Religion and Spirituality in the Elderly (2)

senior Care

By Daniel B. Kaplan, PhD, MSW, Barbara J. Berkman, DSW, PhD

(Three important aspects of elderly life in which an intimate relationship with God can make a difference are described in this part of the article that we hope will offer useful information to senior leaders and ministers alike.)

Health-promoting practices In the elderly, active involvement in a religious community correlates with better maintained physical functioning and health. Some religious groups (eg, Mormons, Seventh-Day Adventists) advocate behaviors that enhance health, such as avoidance of tobacco and heavy alcohol use. Members of these groups are less likely to develop substance-related disorders, and they live longer than the general population.
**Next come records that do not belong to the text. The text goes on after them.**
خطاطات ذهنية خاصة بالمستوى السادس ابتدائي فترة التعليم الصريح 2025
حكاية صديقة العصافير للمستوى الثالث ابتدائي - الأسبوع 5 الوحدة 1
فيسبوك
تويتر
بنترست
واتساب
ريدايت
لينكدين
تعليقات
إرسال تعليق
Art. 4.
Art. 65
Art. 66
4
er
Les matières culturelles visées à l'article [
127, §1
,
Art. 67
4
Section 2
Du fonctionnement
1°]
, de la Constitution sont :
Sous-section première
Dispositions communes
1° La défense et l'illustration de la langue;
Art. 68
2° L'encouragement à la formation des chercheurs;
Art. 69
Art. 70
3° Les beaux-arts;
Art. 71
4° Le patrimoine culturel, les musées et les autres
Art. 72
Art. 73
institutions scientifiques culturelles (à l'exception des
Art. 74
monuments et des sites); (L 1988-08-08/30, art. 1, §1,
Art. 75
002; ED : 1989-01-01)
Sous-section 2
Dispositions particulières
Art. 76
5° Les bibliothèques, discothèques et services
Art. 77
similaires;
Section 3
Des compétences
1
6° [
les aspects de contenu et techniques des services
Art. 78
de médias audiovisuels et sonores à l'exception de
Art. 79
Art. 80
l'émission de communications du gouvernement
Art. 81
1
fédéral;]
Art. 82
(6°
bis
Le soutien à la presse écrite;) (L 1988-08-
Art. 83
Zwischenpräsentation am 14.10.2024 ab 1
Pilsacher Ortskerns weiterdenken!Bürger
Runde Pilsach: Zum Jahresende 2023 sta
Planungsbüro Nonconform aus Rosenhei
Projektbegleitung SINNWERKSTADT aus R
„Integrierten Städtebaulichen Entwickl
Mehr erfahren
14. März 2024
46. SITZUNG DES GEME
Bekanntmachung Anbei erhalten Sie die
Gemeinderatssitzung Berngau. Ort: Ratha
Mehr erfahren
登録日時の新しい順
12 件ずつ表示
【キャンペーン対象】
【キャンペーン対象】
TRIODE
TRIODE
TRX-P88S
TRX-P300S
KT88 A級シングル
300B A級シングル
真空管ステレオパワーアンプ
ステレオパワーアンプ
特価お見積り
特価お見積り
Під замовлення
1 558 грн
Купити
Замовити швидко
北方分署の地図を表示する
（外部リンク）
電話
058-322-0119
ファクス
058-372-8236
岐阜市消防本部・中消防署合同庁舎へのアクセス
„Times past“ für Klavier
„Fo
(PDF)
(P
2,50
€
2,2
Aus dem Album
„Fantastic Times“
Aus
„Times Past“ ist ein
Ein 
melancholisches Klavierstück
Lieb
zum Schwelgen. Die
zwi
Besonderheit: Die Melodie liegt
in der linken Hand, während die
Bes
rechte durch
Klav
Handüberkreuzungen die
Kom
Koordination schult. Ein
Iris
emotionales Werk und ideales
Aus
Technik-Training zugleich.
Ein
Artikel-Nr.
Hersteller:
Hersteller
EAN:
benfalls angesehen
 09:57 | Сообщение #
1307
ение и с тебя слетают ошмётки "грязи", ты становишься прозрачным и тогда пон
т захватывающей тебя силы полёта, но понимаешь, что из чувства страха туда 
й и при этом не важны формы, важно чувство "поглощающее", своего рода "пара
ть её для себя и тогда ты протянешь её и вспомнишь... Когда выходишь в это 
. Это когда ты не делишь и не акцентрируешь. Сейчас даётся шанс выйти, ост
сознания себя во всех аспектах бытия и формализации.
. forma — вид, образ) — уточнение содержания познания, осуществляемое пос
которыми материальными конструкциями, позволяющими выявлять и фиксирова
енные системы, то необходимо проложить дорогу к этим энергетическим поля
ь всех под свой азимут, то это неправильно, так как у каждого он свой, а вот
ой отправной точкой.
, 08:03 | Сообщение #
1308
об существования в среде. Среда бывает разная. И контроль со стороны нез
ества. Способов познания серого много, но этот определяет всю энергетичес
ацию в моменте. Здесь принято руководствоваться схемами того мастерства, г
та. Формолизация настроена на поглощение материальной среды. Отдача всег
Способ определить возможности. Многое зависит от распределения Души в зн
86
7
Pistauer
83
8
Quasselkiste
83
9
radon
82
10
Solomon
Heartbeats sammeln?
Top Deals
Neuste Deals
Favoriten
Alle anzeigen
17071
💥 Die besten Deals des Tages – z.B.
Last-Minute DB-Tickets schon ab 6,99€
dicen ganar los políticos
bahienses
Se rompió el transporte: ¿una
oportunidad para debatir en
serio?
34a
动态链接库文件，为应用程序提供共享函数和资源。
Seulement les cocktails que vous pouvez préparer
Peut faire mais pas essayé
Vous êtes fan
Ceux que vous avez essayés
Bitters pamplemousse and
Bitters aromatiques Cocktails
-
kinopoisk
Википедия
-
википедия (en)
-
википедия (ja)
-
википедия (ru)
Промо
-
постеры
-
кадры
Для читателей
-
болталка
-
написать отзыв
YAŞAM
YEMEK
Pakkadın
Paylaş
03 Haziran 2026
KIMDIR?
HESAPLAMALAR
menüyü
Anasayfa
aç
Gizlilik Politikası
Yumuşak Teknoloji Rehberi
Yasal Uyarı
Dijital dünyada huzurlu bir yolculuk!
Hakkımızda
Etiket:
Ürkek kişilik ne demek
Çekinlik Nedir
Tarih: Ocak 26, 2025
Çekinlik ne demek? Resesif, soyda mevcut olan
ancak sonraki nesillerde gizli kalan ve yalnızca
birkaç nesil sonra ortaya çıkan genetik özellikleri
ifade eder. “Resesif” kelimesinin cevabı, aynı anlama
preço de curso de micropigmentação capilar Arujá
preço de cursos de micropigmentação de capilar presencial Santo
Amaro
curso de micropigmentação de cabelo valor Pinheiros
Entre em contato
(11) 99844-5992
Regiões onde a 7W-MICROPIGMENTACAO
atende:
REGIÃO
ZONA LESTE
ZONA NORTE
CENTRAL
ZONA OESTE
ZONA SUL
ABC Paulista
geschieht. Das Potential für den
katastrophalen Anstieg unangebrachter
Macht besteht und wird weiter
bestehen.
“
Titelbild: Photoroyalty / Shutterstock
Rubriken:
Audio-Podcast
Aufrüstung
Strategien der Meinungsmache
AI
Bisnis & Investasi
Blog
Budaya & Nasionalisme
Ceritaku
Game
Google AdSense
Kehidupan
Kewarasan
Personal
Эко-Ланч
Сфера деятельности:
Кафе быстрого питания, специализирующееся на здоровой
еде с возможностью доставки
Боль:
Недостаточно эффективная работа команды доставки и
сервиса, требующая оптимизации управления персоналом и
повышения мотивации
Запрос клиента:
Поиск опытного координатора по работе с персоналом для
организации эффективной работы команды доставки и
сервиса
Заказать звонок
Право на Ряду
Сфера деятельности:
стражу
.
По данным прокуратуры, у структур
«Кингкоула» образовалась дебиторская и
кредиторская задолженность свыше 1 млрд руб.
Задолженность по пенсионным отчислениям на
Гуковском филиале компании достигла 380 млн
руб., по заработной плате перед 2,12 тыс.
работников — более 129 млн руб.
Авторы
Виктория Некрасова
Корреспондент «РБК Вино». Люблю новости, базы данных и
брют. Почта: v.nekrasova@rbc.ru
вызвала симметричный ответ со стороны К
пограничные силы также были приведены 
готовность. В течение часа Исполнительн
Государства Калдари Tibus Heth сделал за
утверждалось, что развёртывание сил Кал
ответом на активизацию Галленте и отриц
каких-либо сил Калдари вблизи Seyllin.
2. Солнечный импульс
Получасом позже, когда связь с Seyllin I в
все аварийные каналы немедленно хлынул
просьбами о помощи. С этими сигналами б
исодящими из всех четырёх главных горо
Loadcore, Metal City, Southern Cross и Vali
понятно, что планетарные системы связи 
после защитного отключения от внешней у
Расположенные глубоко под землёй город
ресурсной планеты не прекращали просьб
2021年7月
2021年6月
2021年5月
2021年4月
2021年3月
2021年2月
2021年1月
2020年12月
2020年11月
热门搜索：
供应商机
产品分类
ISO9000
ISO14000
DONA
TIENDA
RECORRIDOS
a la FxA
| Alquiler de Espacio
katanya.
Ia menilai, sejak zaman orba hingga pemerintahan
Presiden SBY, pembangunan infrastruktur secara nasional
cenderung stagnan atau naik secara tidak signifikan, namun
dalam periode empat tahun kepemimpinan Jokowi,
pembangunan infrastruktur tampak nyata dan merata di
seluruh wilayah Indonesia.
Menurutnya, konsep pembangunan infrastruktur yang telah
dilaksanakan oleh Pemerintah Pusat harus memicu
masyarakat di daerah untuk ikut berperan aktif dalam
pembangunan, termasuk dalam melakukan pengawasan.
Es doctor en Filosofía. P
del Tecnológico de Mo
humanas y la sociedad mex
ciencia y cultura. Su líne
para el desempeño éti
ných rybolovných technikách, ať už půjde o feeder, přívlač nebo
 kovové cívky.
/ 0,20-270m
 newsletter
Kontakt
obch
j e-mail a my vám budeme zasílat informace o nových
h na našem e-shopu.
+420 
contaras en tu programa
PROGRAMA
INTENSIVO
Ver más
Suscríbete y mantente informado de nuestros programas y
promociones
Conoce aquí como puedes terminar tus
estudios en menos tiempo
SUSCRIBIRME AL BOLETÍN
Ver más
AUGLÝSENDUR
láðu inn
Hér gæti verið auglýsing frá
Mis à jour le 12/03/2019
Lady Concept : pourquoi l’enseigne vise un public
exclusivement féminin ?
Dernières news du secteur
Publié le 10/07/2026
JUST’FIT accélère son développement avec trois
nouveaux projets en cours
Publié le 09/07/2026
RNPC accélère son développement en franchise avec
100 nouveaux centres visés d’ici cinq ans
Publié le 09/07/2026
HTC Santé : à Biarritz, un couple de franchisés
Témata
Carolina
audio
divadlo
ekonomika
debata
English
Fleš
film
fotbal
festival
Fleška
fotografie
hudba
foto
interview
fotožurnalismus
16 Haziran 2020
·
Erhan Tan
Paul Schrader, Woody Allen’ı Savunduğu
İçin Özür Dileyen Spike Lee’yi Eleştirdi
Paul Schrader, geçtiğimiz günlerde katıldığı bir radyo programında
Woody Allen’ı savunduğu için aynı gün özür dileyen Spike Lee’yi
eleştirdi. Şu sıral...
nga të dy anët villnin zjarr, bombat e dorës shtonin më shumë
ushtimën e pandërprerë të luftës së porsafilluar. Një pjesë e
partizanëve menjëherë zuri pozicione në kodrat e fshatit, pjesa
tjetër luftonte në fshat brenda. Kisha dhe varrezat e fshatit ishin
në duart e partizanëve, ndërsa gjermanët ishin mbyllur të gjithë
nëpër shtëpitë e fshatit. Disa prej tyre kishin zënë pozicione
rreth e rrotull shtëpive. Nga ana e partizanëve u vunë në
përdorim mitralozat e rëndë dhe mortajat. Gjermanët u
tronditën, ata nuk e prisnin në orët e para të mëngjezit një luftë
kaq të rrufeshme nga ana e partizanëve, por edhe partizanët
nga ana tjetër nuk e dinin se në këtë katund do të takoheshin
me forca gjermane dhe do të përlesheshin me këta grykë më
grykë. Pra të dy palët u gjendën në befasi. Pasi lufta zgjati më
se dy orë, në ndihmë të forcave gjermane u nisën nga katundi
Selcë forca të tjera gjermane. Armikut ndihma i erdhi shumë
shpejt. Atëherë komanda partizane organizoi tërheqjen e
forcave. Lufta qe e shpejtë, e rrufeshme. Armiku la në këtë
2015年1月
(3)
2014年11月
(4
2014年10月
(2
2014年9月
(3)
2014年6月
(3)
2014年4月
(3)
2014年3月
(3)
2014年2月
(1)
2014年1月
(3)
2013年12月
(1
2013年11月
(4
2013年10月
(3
Social benefits Religious beliefs and practices often foster the development of community and broad social support networks. Increased social contact for the elderly increases the likelihood that disease will be detected early and that elderly people will comply with treatment regimens because members of their community interact with them and ask them questions about their health and medical care. Elderly people who have such community networks are less likely to neglect themselves. Caregivers Religious faith also benefits caregivers. In a study of caregivers of patients with Alzheimer disease or terminal cancer, caregivers with a strong personal religious faith and many social contacts were better able to cope with the stresses of caregiving during a 2-yr period.